### Work order
Locate every row below that contains the word "also" and copy each of those rows. Case counts, so match capital and lowercase letters as given.

### Records
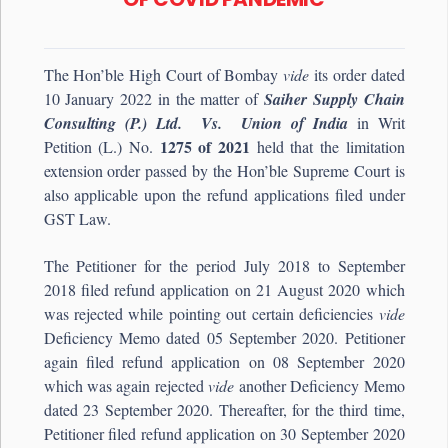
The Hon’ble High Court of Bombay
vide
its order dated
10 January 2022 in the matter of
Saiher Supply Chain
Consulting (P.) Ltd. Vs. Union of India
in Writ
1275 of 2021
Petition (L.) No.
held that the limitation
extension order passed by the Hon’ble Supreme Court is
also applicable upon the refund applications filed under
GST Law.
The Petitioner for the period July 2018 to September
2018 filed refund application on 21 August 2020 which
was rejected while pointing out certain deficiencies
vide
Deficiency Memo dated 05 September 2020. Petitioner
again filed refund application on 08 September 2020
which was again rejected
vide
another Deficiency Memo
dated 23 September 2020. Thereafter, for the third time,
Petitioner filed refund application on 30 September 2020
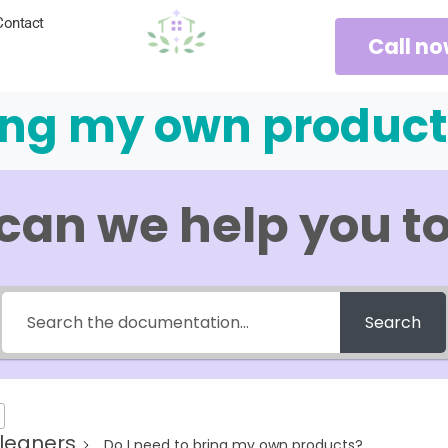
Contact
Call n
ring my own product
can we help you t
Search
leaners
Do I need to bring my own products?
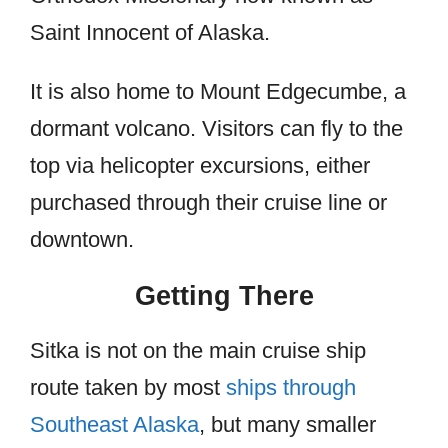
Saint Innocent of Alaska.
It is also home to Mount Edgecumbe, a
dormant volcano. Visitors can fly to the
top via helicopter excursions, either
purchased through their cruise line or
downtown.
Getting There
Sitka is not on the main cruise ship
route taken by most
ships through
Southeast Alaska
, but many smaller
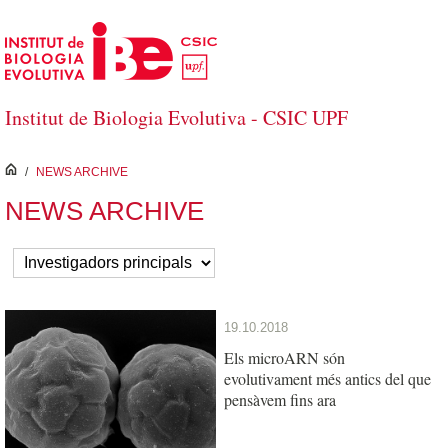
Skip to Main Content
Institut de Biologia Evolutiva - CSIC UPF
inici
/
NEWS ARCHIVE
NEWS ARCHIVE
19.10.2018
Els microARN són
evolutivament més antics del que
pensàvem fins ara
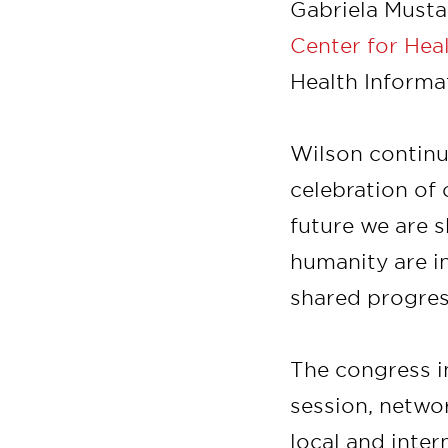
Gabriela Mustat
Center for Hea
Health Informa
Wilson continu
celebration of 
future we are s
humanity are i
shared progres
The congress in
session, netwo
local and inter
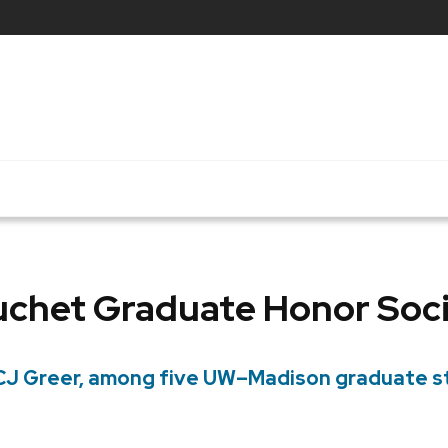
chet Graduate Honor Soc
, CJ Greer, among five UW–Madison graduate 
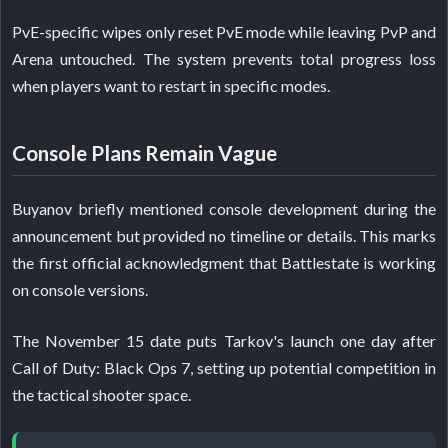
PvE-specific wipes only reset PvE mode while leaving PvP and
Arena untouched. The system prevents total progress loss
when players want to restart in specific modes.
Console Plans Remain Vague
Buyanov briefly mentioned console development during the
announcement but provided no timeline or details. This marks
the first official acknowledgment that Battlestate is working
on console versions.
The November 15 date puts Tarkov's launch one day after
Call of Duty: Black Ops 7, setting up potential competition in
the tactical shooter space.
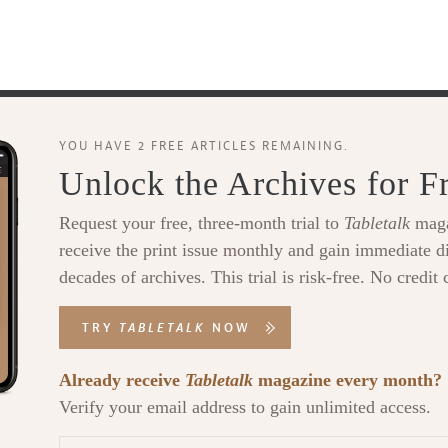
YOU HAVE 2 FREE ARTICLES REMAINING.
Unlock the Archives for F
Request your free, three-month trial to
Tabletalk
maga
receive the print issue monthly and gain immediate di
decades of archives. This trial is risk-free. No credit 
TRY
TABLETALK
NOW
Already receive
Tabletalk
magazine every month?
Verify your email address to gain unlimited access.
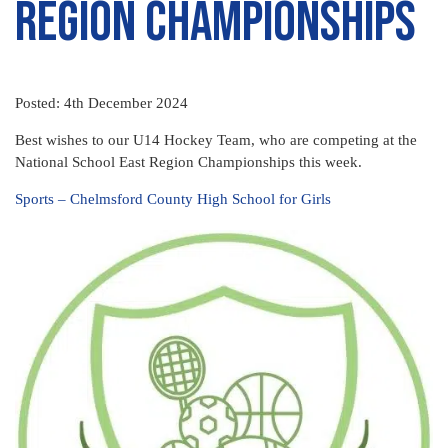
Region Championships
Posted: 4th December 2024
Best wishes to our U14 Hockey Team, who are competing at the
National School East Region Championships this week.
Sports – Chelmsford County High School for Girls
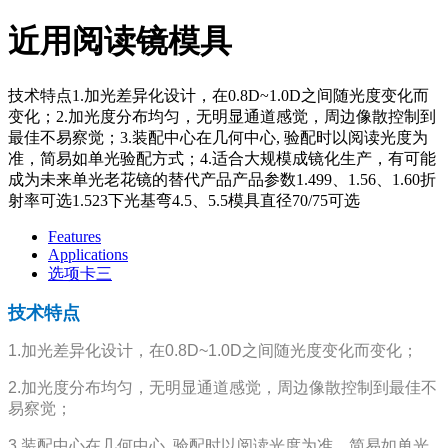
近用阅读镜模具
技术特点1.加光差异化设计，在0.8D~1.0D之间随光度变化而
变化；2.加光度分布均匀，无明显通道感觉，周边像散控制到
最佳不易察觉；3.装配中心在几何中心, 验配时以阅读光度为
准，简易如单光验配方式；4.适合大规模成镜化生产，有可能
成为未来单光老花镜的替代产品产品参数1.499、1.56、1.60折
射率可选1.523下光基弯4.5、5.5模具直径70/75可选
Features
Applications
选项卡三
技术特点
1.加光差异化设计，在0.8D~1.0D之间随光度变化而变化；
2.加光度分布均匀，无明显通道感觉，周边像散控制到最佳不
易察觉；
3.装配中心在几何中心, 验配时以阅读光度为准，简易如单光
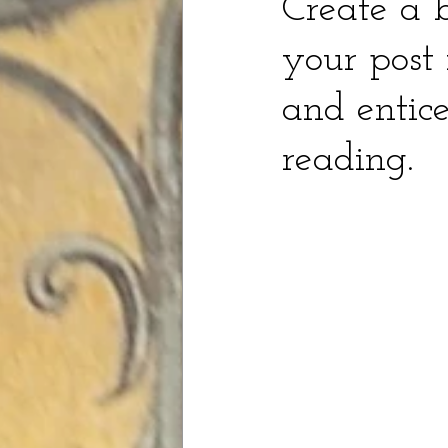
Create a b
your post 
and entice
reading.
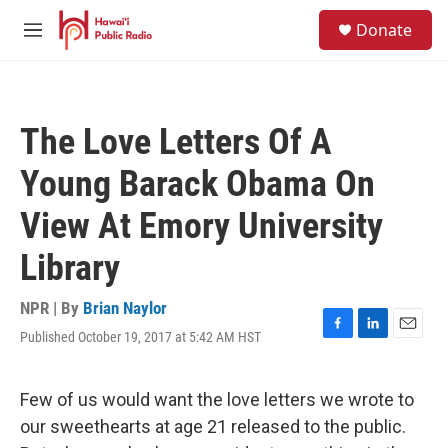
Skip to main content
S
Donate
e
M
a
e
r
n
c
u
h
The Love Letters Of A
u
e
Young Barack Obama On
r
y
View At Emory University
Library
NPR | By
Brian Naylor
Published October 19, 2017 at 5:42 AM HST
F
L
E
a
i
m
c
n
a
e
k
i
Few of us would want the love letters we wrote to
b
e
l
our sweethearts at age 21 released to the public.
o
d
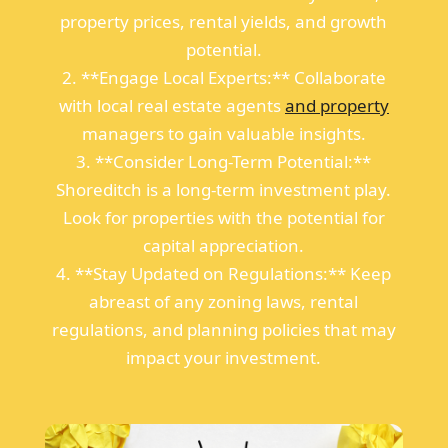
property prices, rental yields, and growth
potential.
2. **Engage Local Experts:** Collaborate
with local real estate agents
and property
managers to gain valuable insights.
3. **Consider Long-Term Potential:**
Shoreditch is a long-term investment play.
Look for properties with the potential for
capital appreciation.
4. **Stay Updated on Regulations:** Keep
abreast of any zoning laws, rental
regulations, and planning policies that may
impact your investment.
* * *
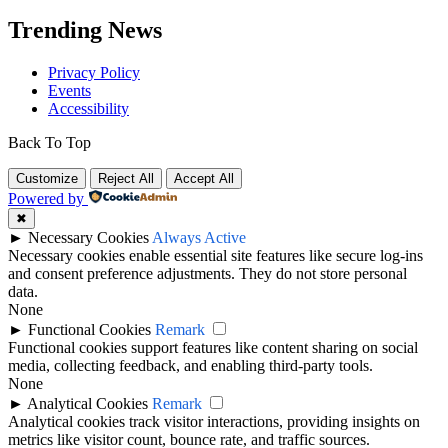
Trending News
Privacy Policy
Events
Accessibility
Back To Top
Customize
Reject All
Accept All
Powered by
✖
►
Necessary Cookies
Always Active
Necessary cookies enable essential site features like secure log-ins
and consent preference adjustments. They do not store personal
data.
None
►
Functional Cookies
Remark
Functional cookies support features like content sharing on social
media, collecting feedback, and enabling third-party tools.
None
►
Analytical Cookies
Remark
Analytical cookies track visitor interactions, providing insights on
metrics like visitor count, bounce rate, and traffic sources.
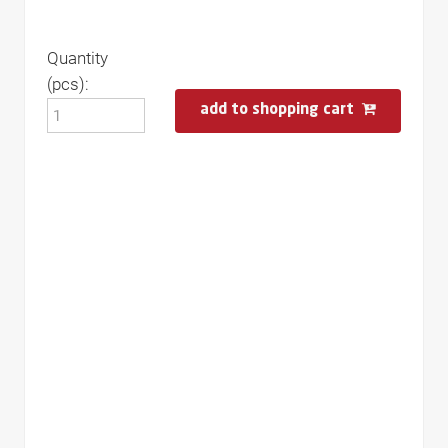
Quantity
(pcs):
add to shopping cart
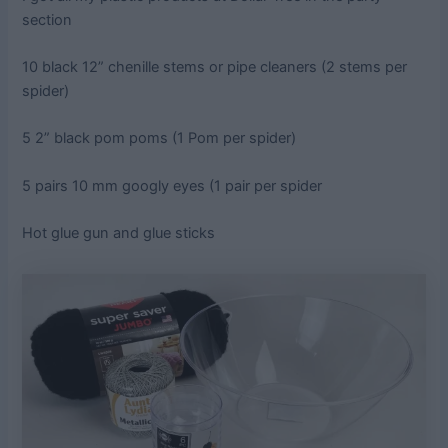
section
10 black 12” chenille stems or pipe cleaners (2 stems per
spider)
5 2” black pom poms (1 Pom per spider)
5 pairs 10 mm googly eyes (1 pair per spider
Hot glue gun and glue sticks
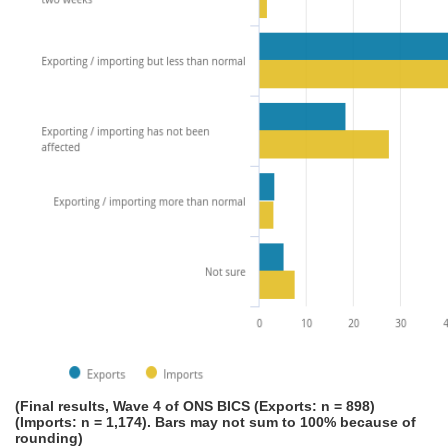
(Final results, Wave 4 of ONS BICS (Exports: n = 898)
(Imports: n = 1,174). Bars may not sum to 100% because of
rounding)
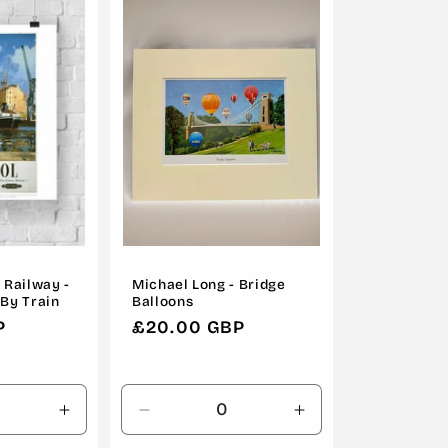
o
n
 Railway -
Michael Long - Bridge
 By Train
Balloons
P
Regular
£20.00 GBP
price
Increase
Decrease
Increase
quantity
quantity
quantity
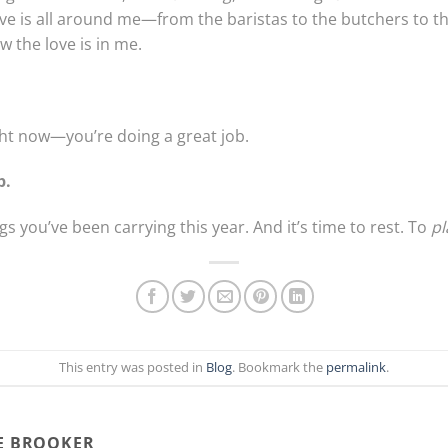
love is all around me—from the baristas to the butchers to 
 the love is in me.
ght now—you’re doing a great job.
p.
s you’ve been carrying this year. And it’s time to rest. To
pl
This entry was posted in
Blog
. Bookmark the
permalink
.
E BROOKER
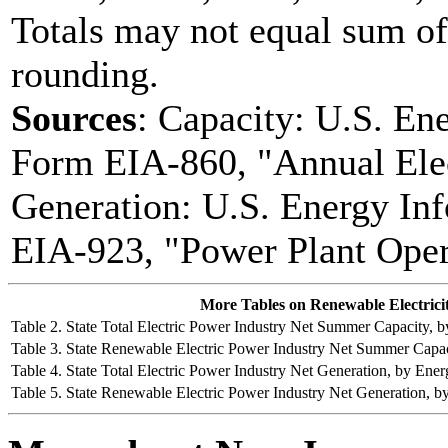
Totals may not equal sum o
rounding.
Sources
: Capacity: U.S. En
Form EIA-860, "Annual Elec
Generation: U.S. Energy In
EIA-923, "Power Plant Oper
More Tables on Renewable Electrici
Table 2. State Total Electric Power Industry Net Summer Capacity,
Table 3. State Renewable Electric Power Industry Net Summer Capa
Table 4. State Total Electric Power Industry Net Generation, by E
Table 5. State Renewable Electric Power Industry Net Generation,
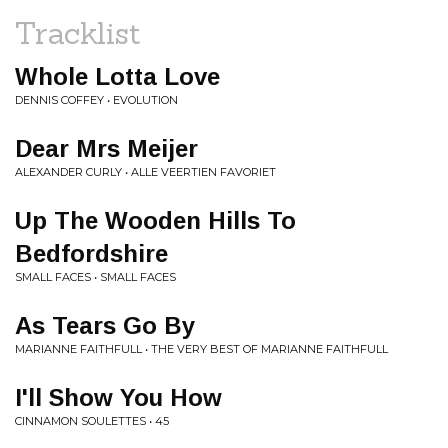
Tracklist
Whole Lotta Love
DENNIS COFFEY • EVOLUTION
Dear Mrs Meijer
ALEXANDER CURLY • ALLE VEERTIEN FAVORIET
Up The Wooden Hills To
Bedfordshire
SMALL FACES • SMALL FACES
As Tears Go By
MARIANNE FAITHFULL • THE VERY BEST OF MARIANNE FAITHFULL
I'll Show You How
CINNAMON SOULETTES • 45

### Output for this task
also applicable upon the refund applications filed under
It is also home to Mount Edgecumbe, a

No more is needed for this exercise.